As an entrepreneur starting a new business, you may find yourself drowning in decisions you must make. Deciding which type of business entity you will form represents one of your most important decisions. 

Per the Internal Revenue Service, most businesses start in one of the five forms described in this article. 

  1. Sole proprietorship

If you intend to own your company yourself, a sole proprietorship represents the simplest of all business entities. Basically, you and your business are one and the same. You have no start-up costs and can begin operations using your Social Security number as your business number.

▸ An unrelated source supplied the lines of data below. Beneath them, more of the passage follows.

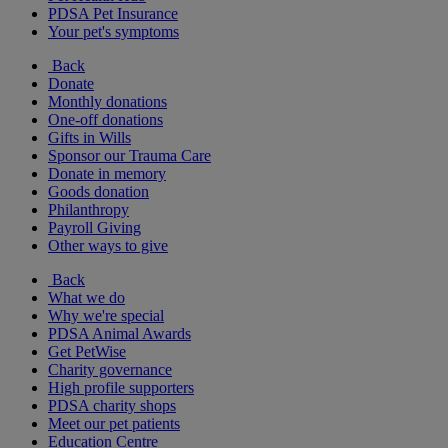
PDSA Pet Insurance
Your pet's symptoms
Back
Donate
Monthly donations
One-off donations
Gifts in Wills
Sponsor our Trauma Care
Donate in memory
Goods donation
Philanthropy
Payroll Giving
Other ways to give
Back
What we do
Why we're special
PDSA Animal Awards
Get PetWise
Charity governance
High profile supporters
PDSA charity shops
Meet our pet patients
Education Centre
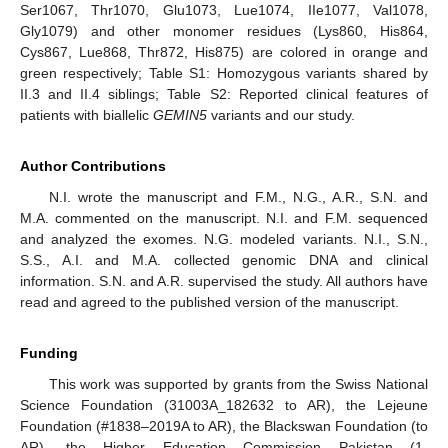
Ser1067, Thr1070, Glu1073, Lue1074, IIe1077, Val1078,
Gly1079) and other monomer residues (Lys860, His864,
Cys867, Lue868, Thr872, His875) are colored in orange and
green respectively; Table S1: Homozygous variants shared by
II.3 and II.4 siblings; Table S2: Reported clinical features of
patients with biallelic
GEMIN5
variants and our study.
Author Contributions
N.I. wrote the manuscript and F.M., N.G., A.R., S.N. and
M.A. commented on the manuscript. N.I. and F.M. sequenced
and analyzed the exomes. N.G. modeled variants. N.I., S.N.,
S.S., A.I. and M.A. collected genomic DNA and clinical
information. S.N. and A.R. supervised the study. All authors have
read and agreed to the published version of the manuscript.
Funding
This work was supported by grants from the Swiss National
Science Foundation (31003A_182632 to AR), the Lejeune
Foundation (#1838–2019A to AR), the Blackswan Foundation (to
AR), the Higher Education Commission Pakistan (1-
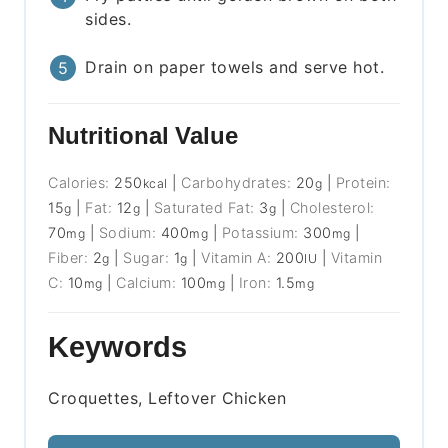
sides.
Drain on paper towels and serve hot.
Nutritional Value
Calories:
250
|
Carbohydrates:
20
|
Protein:
kcal
g
15
|
Fat:
12
|
Saturated Fat:
3
|
Cholesterol:
g
g
g
70
|
Sodium:
400
|
Potassium:
300
|
mg
mg
mg
Fiber:
2
|
Sugar:
1
|
Vitamin A:
200
|
Vitamin
g
g
IU
C:
10
|
Calcium:
100
|
Iron:
1.5
mg
mg
mg
Keywords
Croquettes, Leftover Chicken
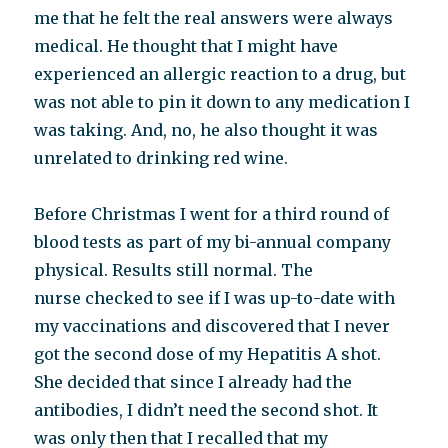
me that he felt the real answers were always
medical. He thought that I might have
experienced an allergic reaction to a drug, but
was not able to pin it down to any medication I
was taking. And, no, he also thought it was
unrelated to drinking red wine.
Before Christmas I went for a third round of
blood tests as part of my bi-annual company
physical. Results still normal. The
nurse checked to see if I was up-to-date with
my vaccinations and discovered that I never
got the second dose of my Hepatitis A shot.
She decided that since I already had the
antibodies, I didn’t need the second shot. It
was only then that I recalled that my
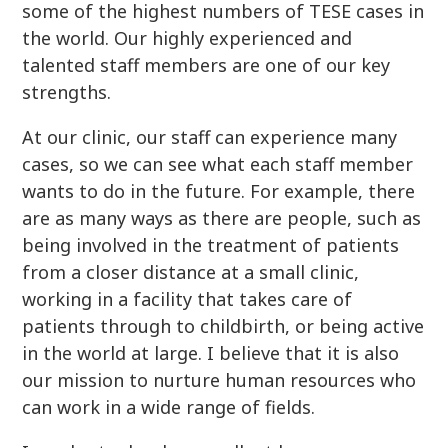
some of the highest numbers of TESE cases in
the world. Our highly experienced and
talented staff members are one of our key
strengths.
At our clinic, our staff can experience many
cases, so we can see what each staff member
wants to do in the future. For example, there
are as many ways as there are people, such as
being involved in the treatment of patients
from a closer distance at a small clinic,
working in a facility that takes care of
patients through to childbirth, or being active
in the world at large. I believe that it is also
our mission to nurture human resources who
can work in a wide range of fields.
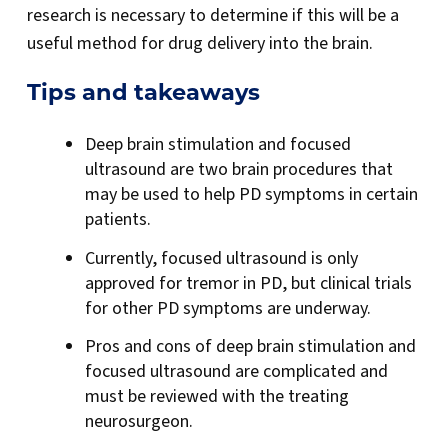
research is necessary to determine if this will be a
useful method for drug delivery into the brain.
Tips and takeaways
Deep brain stimulation and focused
ultrasound are two brain procedures that
may be used to help PD symptoms in certain
patients.
Currently, focused ultrasound is only
approved for tremor in PD, but clinical trials
for other PD symptoms are underway.
Pros and cons of deep brain stimulation and
focused ultrasound are complicated and
must be reviewed with the treating
neurosurgeon.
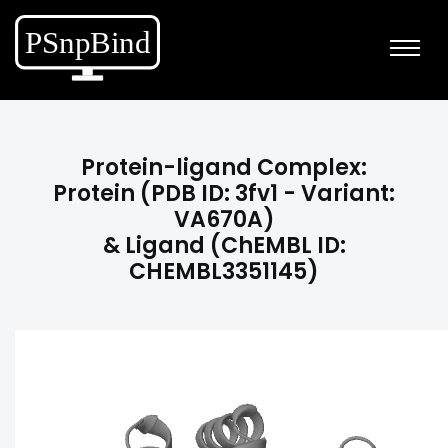
Protein-ligand Complex:
Protein (PDB ID: 3fv1 - Variant:
VA670A)
& Ligand (ChEMBL ID:
CHEMBL3351145)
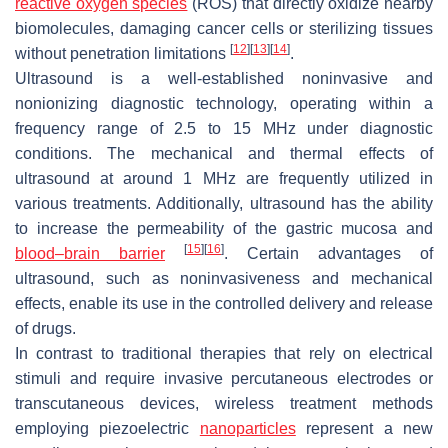
reactive oxygen species
(ROS) that directly oxidize nearby
biomolecules, damaging cancer cells or sterilizing tissues
[
12
]
[
13
]
[
14
]
without penetration limitations
.
Ultrasound is a well-established noninvasive and
nonionizing diagnostic technology, operating within a
frequency range of 2.5 to 15 MHz under diagnostic
conditions. The mechanical and thermal effects of
ultrasound at around 1 MHz are frequently utilized in
various treatments. Additionally, ultrasound has the ability
to increase the permeability of the gastric mucosa and
[
15
]
[
16
]
blood–brain barrier
. Certain advantages of
ultrasound, such as noninvasiveness and mechanical
effects, enable its use in the controlled delivery and release
of drugs.
In contrast to traditional therapies that rely on electrical
stimuli and require invasive percutaneous electrodes or
transcutaneous devices, wireless treatment methods
employing piezoelectric
nanoparticles
represent a new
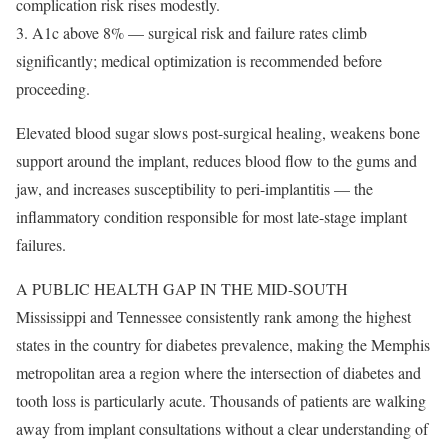
complication risk rises modestly.
3. A1c above 8% — surgical risk and failure rates climb
significantly; medical optimization is recommended before
proceeding.
Elevated blood sugar slows post-surgical healing, weakens bone
support around the implant, reduces blood flow to the gums and
jaw, and increases susceptibility to peri-implantitis — the
inflammatory condition responsible for most late-stage implant
failures.
A PUBLIC HEALTH GAP IN THE MID-SOUTH
Mississippi and Tennessee consistently rank among the highest
states in the country for diabetes prevalence, making the Memphis
metropolitan area a region where the intersection of diabetes and
tooth loss is particularly acute. Thousands of patients are walking
away from implant consultations without a clear understanding of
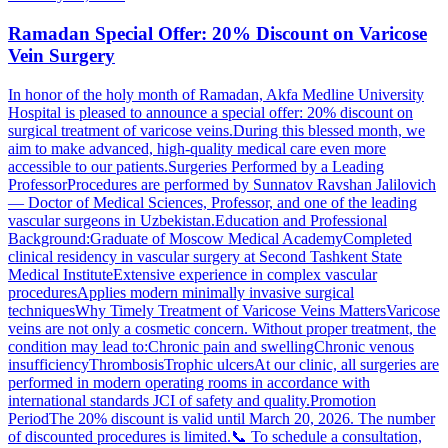
Ramadan Special Offer: 20% Discount on Varicose
Vein Surgery
In honor of the holy month of Ramadan, Akfa Medline University
Hospital is pleased to announce a special offer: 20% discount on
surgical treatment of varicose veins.During this blessed month, we
aim to make advanced, high-quality medical care even more
accessible to our patients.Surgeries Performed by a Leading
ProfessorProcedures are performed by Sunnatov Ravshan Jalilovich
— Doctor of Medical Sciences, Professor, and one of the leading
vascular surgeons in Uzbekistan.Education and Professional
Background:Graduate of Moscow Medical AcademyCompleted
clinical residency in vascular surgery at Second Tashkent State
Medical InstituteExtensive experience in complex vascular
proceduresApplies modern minimally invasive surgical
techniquesWhy Timely Treatment of Varicose Veins MattersVaricose
veins are not only a cosmetic concern. Without proper treatment, the
condition may lead to:Chronic pain and swellingChronic venous
insufficiencyThrombosisTrophic ulcersAt our clinic, all surgeries are
performed in modern operating rooms in accordance with
international standards JCI of safety and quality.Promotion
PeriodThe 20% discount is valid until March 20, 2026. The number
of discounted procedures is limited.📞 To schedule a consultation,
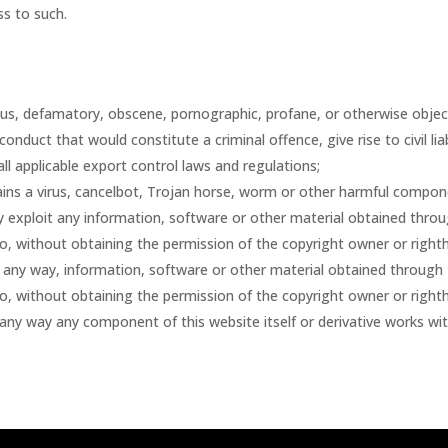
s to such.
lous, defamatory, obscene, pornographic, profane, or otherwise objec
duct that would constitute a criminal offence, give rise to civil liabil
all applicable export control laws and regulations;
ains a virus, cancelbot, Trojan horse, worm or other harmful compon
ay exploit any information, software or other material obtained throu
to, without obtaining the permission of the copyright owner or righth
in any way, information, software or other material obtained through 
to, without obtaining the permission of the copyright owner or righth
n any way any component of this website itself or derivative works wi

You will pay your company’s federal income taxes via adding a Schedule C to your own tax return. 

  1. Partnership

If you intend to have one or more business partners, a partnership may appeal to you. Be sure to draft a comprehensive partnership agreement specifying each partner’s initial capital contribution and resulting ownership percentage. Each partner will pay his or her share of the partnership’s federal income taxes via adding a Schedule C to his or her tax return. 

  1. Corporation

Forming a corporation entails submitting Articles of Incorporation to your state’s Secretary of State’s Office. You will also need Bylaws and a corporate seal. Because a corporation is its own separate legal entity, no shareholder has personal liability for its liabilities. On the other hand, a corporation requires you to pay double income taxes, one at the corporate level and the other at the personal level for your share of the corporation’s profits. 

  1. S Corporation

You can set up your business as an S Corporation by making this election either at the time you start your company or any time thereafter. You avoid double taxation as an S Corporation because the respective shareholders pay their portion of the S corporation’s federal income taxes as though they were partners instead of shareholders. 

  1. Limited Liability Company

If you choose to form a Limited Liability Company, this works the same way as a corporation with regard to taxes. However, an LLC gives you the ability to attract additional shareholders such as other corporations, other LLCs and foreign entities.